» **Exercise description**: With the pictures removed, set down all of the entries below exactly.

» **The data**:
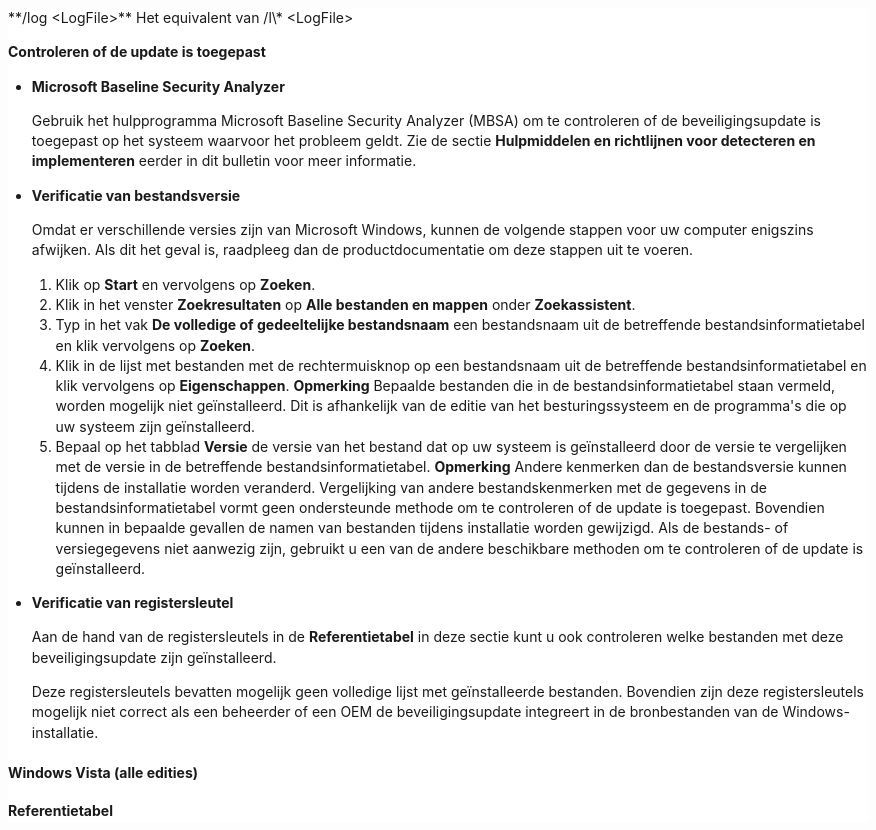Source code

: </tr>
<tr>
<td style="border:1px solid black;">
**/log &lt;LogFile&gt;**
</td>
<td style="border:1px solid black;">
Het equivalent van /l\* &lt;LogFile&gt;
</td>
</tr>
</table>
 
**Controleren of de update is toegepast**

-   **Microsoft Baseline Security Analyzer**

    Gebruik het hulpprogramma Microsoft Baseline Security Analyzer (MBSA) om te controleren of de beveiligingsupdate is toegepast op het systeem waarvoor het probleem geldt. Zie de sectie **Hulpmiddelen en richtlijnen voor detecteren en implementeren** eerder in dit bulletin voor meer informatie.

-   **Verificatie van bestandsversie**

    Omdat er verschillende versies zijn van Microsoft Windows, kunnen de volgende stappen voor uw computer enigszins afwijken. Als dit het geval is, raadpleeg dan de productdocumentatie om deze stappen uit te voeren.

    1.  Klik op **Start** en vervolgens op **Zoeken**.
    2.  Klik in het venster **Zoekresultaten** op **Alle bestanden en mappen** onder **Zoekassistent**.
    3.  Typ in het vak **De volledige of gedeeltelijke bestandsnaam** een bestandsnaam uit de betreffende bestandsinformatietabel en klik vervolgens op **Zoeken**.
    4.  Klik in de lijst met bestanden met de rechtermuisknop op een bestandsnaam uit de betreffende bestandsinformatietabel en klik vervolgens op **Eigenschappen**.
        **Opmerking** Bepaalde bestanden die in de bestandsinformatietabel staan vermeld, worden mogelijk niet geïnstalleerd. Dit is afhankelijk van de editie van het besturingssysteem en de programma's die op uw systeem zijn geïnstalleerd.
    5.  Bepaal op het tabblad **Versie** de versie van het bestand dat op uw systeem is geïnstalleerd door de versie te vergelijken met de versie in de betreffende bestandsinformatietabel.
        **Opmerking** Andere kenmerken dan de bestandsversie kunnen tijdens de installatie worden veranderd. Vergelijking van andere bestandskenmerken met de gegevens in de bestandsinformatietabel vormt geen ondersteunde methode om te controleren of de update is toegepast. Bovendien kunnen in bepaalde gevallen de namen van bestanden tijdens installatie worden gewijzigd. Als de bestands- of versiegegevens niet aanwezig zijn, gebruikt u een van de andere beschikbare methoden om te controleren of de update is geïnstalleerd.

-   **Verificatie van registersleutel**

    Aan de hand van de registersleutels in de **Referentietabel** in deze sectie kunt u ook controleren welke bestanden met deze beveiligingsupdate zijn geïnstalleerd.

    Deze registersleutels bevatten mogelijk geen volledige lijst met geïnstalleerde bestanden. Bovendien zijn deze registersleutels mogelijk niet correct als een beheerder of een OEM de beveiligingsupdate integreert in de bronbestanden van de Windows-installatie.

#### Windows Vista (alle edities)

**Referentietabel**
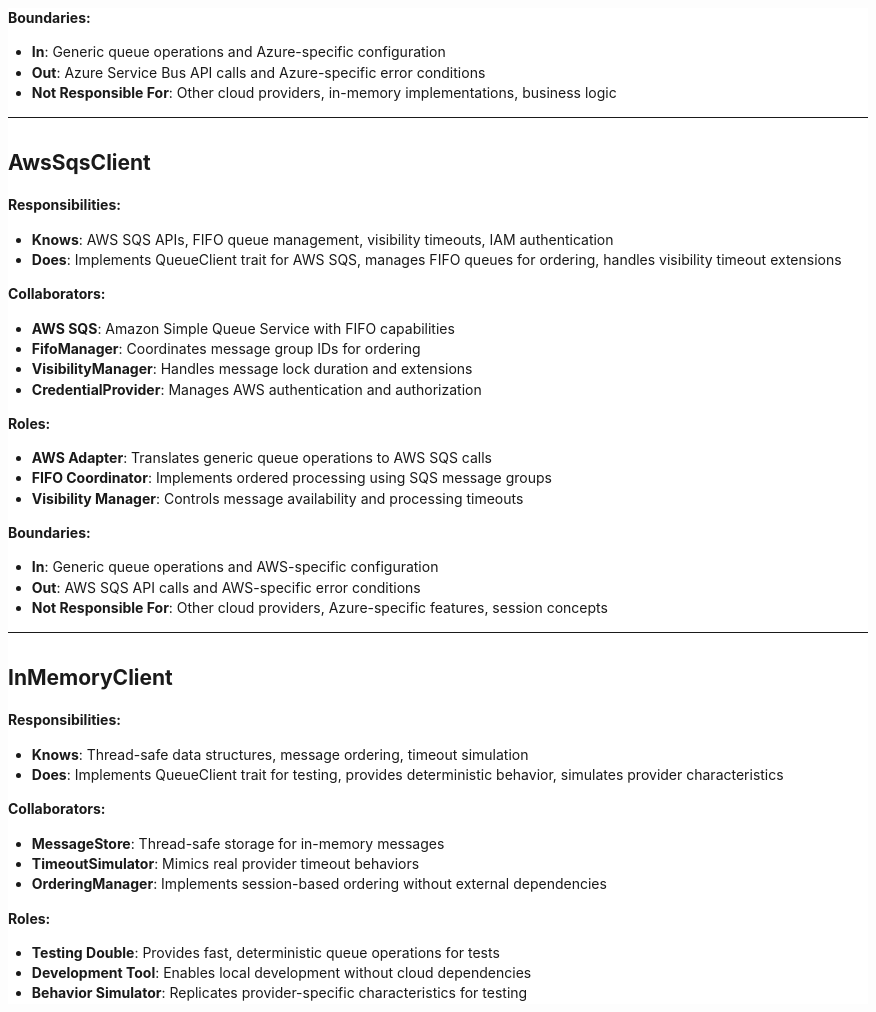 **Boundaries:**

- **In**: Generic queue operations and Azure-specific configuration
- **Out**: Azure Service Bus API calls and Azure-specific error conditions
- **Not Responsible For**: Other cloud providers, in-memory implementations, business logic

---

## AwsSqsClient

**Responsibilities:**

- **Knows**: AWS SQS APIs, FIFO queue management, visibility timeouts, IAM authentication
- **Does**: Implements QueueClient trait for AWS SQS, manages FIFO queues for ordering, handles visibility timeout extensions

**Collaborators:**

- **AWS SQS**: Amazon Simple Queue Service with FIFO capabilities
- **FifoManager**: Coordinates message group IDs for ordering
- **VisibilityManager**: Handles message lock duration and extensions
- **CredentialProvider**: Manages AWS authentication and authorization

**Roles:**

- **AWS Adapter**: Translates generic queue operations to AWS SQS calls
- **FIFO Coordinator**: Implements ordered processing using SQS message groups
- **Visibility Manager**: Controls message availability and processing timeouts

**Boundaries:**

- **In**: Generic queue operations and AWS-specific configuration
- **Out**: AWS SQS API calls and AWS-specific error conditions
- **Not Responsible For**: Other cloud providers, Azure-specific features, session concepts

---

## InMemoryClient

**Responsibilities:**

- **Knows**: Thread-safe data structures, message ordering, timeout simulation
- **Does**: Implements QueueClient trait for testing, provides deterministic behavior, simulates provider characteristics

**Collaborators:**

- **MessageStore**: Thread-safe storage for in-memory messages
- **TimeoutSimulator**: Mimics real provider timeout behaviors
- **OrderingManager**: Implements session-based ordering without external dependencies

**Roles:**

- **Testing Double**: Provides fast, deterministic queue operations for tests
- **Development Tool**: Enables local development without cloud dependencies
- **Behavior Simulator**: Replicates provider-specific characteristics for testing
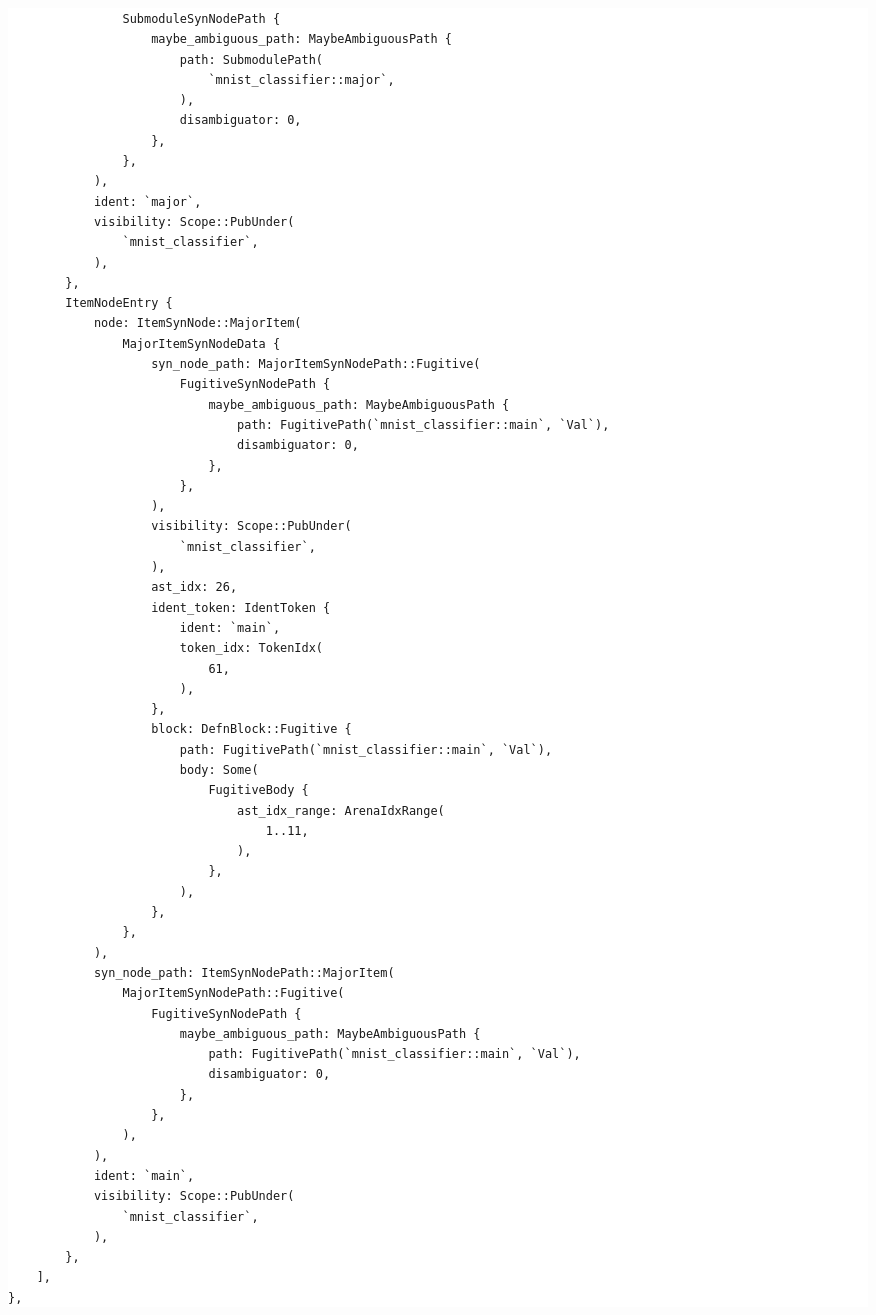                     SubmoduleSynNodePath {
                        maybe_ambiguous_path: MaybeAmbiguousPath {
                            path: SubmodulePath(
                                `mnist_classifier::major`,
                            ),
                            disambiguator: 0,
                        },
                    },
                ),
                ident: `major`,
                visibility: Scope::PubUnder(
                    `mnist_classifier`,
                ),
            },
            ItemNodeEntry {
                node: ItemSynNode::MajorItem(
                    MajorItemSynNodeData {
                        syn_node_path: MajorItemSynNodePath::Fugitive(
                            FugitiveSynNodePath {
                                maybe_ambiguous_path: MaybeAmbiguousPath {
                                    path: FugitivePath(`mnist_classifier::main`, `Val`),
                                    disambiguator: 0,
                                },
                            },
                        ),
                        visibility: Scope::PubUnder(
                            `mnist_classifier`,
                        ),
                        ast_idx: 26,
                        ident_token: IdentToken {
                            ident: `main`,
                            token_idx: TokenIdx(
                                61,
                            ),
                        },
                        block: DefnBlock::Fugitive {
                            path: FugitivePath(`mnist_classifier::main`, `Val`),
                            body: Some(
                                FugitiveBody {
                                    ast_idx_range: ArenaIdxRange(
                                        1..11,
                                    ),
                                },
                            ),
                        },
                    },
                ),
                syn_node_path: ItemSynNodePath::MajorItem(
                    MajorItemSynNodePath::Fugitive(
                        FugitiveSynNodePath {
                            maybe_ambiguous_path: MaybeAmbiguousPath {
                                path: FugitivePath(`mnist_classifier::main`, `Val`),
                                disambiguator: 0,
                            },
                        },
                    ),
                ),
                ident: `main`,
                visibility: Scope::PubUnder(
                    `mnist_classifier`,
                ),
            },
        ],
    },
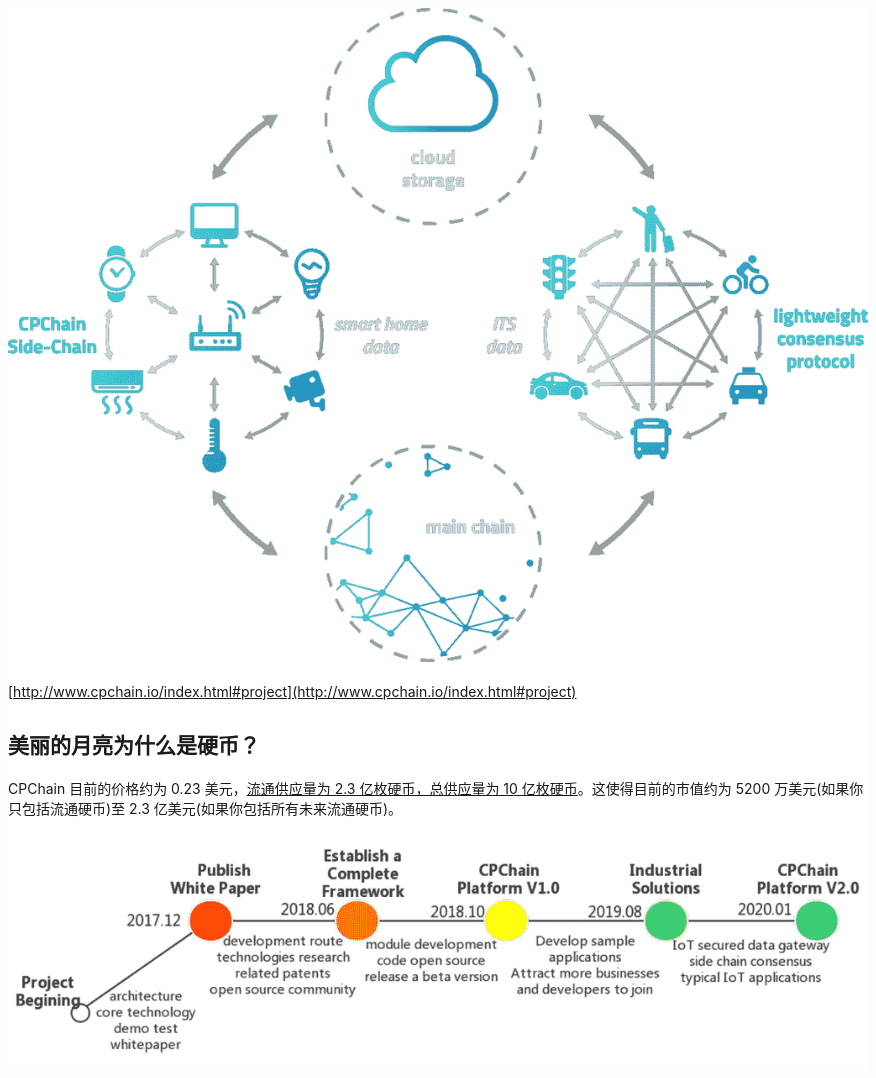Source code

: ![](img/e6dbe1d77667290fbde25e9176a1eae8.png)

[http://www.cpchain.io/index.html#project](http://www.cpchain.io/index.html#project)

## 美丽的月亮为什么是硬币？

CPChain 目前的价格约为 0.23 美元，[流通供应量为 2.3 亿枚硬币，总供应量为 10 亿枚硬币](https://bibox.zendesk.com/hc/en-us/articles/360000764994-CPChain-CPC-)。这使得目前的市值约为 5200 万美元(如果你只包括流通硬币)至 2.3 亿美元(如果你包括所有未来流通硬币)。

![](img/9b7debc20540a1ded3257db19dff405b.png)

» **Solution to the problem**:
Source code

: </tr>
<tr>
<td style="border:1px solid black;">
**/log &lt;LogFile&gt;**
</td>
<td style="border:1px solid black;">
Het equivalent van /l\* &lt;LogFile&gt;
</td>
</tr>
</table>
 
**Controleren of de update is toegepast**

-   **Microsoft Baseline Security Analyzer**

    Gebruik het hulpprogramma Microsoft Baseline Security Analyzer (MBSA) om te controleren of de beveiligingsupdate is toegepast op het systeem waarvoor het probleem geldt. Zie de sectie **Hulpmiddelen en richtlijnen voor detecteren en implementeren** eerder in dit bulletin voor meer informatie.

-   **Verificatie van bestandsversie**

    Omdat er verschillende versies zijn van Microsoft Windows, kunnen de volgende stappen voor uw computer enigszins afwijken. Als dit het geval is, raadpleeg dan de productdocumentatie om deze stappen uit te voeren.

    1.  Klik op **Start** en vervolgens op **Zoeken**.
    2.  Klik in het venster **Zoekresultaten** op **Alle bestanden en mappen** onder **Zoekassistent**.
    3.  Typ in het vak **De volledige of gedeeltelijke bestandsnaam** een bestandsnaam uit de betreffende bestandsinformatietabel en klik vervolgens op **Zoeken**.
    4.  Klik in de lijst met bestanden met de rechtermuisknop op een bestandsnaam uit de betreffende bestandsinformatietabel en klik vervolgens op **Eigenschappen**.
        **Opmerking** Bepaalde bestanden die in de bestandsinformatietabel staan vermeld, worden mogelijk niet geïnstalleerd. Dit is afhankelijk van de editie van het besturingssysteem en de programma's die op uw systeem zijn geïnstalleerd.
    5.  Bepaal op het tabblad **Versie** de versie van het bestand dat op uw systeem is geïnstalleerd door de versie te vergelijken met de versie in de betreffende bestandsinformatietabel.
        **Opmerking** Andere kenmerken dan de bestandsversie kunnen tijdens de installatie worden veranderd. Vergelijking van andere bestandskenmerken met de gegevens in de bestandsinformatietabel vormt geen ondersteunde methode om te controleren of de update is toegepast. Bovendien kunnen in bepaalde gevallen de namen van bestanden tijdens installatie worden gewijzigd. Als de bestands- of versiegegevens niet aanwezig zijn, gebruikt u een van de andere beschikbare methoden om te controleren of de update is geïnstalleerd.

-   **Verificatie van registersleutel**

    Aan de hand van de registersleutels in de **Referentietabel** in deze sectie kunt u ook controleren welke bestanden met deze beveiligingsupdate zijn geïnstalleerd.

    Deze registersleutels bevatten mogelijk geen volledige lijst met geïnstalleerde bestanden. Bovendien zijn deze registersleutels mogelijk niet correct als een beheerder of een OEM de beveiligingsupdate integreert in de bronbestanden van de Windows-installatie.

#### Windows Vista (alle edities)

**Referentietabel**
 **Boundaries:**

- **In**: Generic queue operations and Azure-specific configuration
- **Out**: Azure Service Bus API calls and Azure-specific error conditions
- **Not Responsible For**: Other cloud providers, in-memory implementations, business logic

---

## AwsSqsClient

**Responsibilities:**

- **Knows**: AWS SQS APIs, FIFO queue management, visibility timeouts, IAM authentication
- **Does**: Implements QueueClient trait for AWS SQS, manages FIFO queues for ordering, handles visibility timeout extensions

**Collaborators:**

- **AWS SQS**: Amazon Simple Queue Service with FIFO capabilities
- **FifoManager**: Coordinates message group IDs for ordering
- **VisibilityManager**: Handles message lock duration and extensions
- **CredentialProvider**: Manages AWS authentication and authorization

**Roles:**

- **AWS Adapter**: Translates generic queue operations to AWS SQS calls
- **FIFO Coordinator**: Implements ordered processing using SQS message groups
- **Visibility Manager**: Controls message availability and processing timeouts

**Boundaries:**

- **In**: Generic queue operations and AWS-specific configuration
- **Out**: AWS SQS API calls and AWS-specific error conditions
- **Not Responsible For**: Other cloud providers, Azure-specific features, session concepts

---

## InMemoryClient

**Responsibilities:**

- **Knows**: Thread-safe data structures, message ordering, timeout simulation
- **Does**: Implements QueueClient trait for testing, provides deterministic behavior, simulates provider characteristics

**Collaborators:**

- **MessageStore**: Thread-safe storage for in-memory messages
- **TimeoutSimulator**: Mimics real provider timeout behaviors
- **OrderingManager**: Implements session-based ordering without external dependencies

**Roles:**

- **Testing Double**: Provides fast, deterministic queue operations for tests
- **Development Tool**: Enables local development without cloud dependencies
- **Behavior Simulator**: Replicates provider-specific characteristics for testing
                     SubmoduleSynNodePath {
                        maybe_ambiguous_path: MaybeAmbiguousPath {
                            path: SubmodulePath(
                                `mnist_classifier::major`,
                            ),
                            disambiguator: 0,
                        },
                    },
                ),
                ident: `major`,
                visibility: Scope::PubUnder(
                    `mnist_classifier`,
                ),
            },
            ItemNodeEntry {
                node: ItemSynNode::MajorItem(
                    MajorItemSynNodeData {
                        syn_node_path: MajorItemSynNodePath::Fugitive(
                            FugitiveSynNodePath {
                                maybe_ambiguous_path: MaybeAmbiguousPath {
                                    path: FugitivePath(`mnist_classifier::main`, `Val`),
                                    disambiguator: 0,
                                },
                            },
                        ),
                        visibility: Scope::PubUnder(
                            `mnist_classifier`,
                        ),
                        ast_idx: 26,
                        ident_token: IdentToken {
                            ident: `main`,
                            token_idx: TokenIdx(
                                61,
                            ),
                        },
                        block: DefnBlock::Fugitive {
                            path: FugitivePath(`mnist_classifier::main`, `Val`),
                            body: Some(
                                FugitiveBody {
                                    ast_idx_range: ArenaIdxRange(
                                        1..11,
                                    ),
                                },
                            ),
                        },
                    },
                ),
                syn_node_path: ItemSynNodePath::MajorItem(
                    MajorItemSynNodePath::Fugitive(
                        FugitiveSynNodePath {
                            maybe_ambiguous_path: MaybeAmbiguousPath {
                                path: FugitivePath(`mnist_classifier::main`, `Val`),
                                disambiguator: 0,
                            },
                        },
                    ),
                ),
                ident: `main`,
                visibility: Scope::PubUnder(
                    `mnist_classifier`,
                ),
            },
        ],
    },
Source code

: ![](img/e6dbe1d77667290fbde25e9176a1eae8.png)

[http://www.cpchain.io/index.html#project](http://www.cpchain.io/index.html#project)

## 美丽的月亮为什么是硬币？

CPChain 目前的价格约为 0.23 美元，[流通供应量为 2.3 亿枚硬币，总供应量为 10 亿枚硬币](https://bibox.zendesk.com/hc/en-us/articles/360000764994-CPChain-CPC-)。这使得目前的市值约为 5200 万美元(如果你只包括流通硬币)至 2.3 亿美元(如果你包括所有未来流通硬币)。

![](img/9b7debc20540a1ded3257db19dff405b.png)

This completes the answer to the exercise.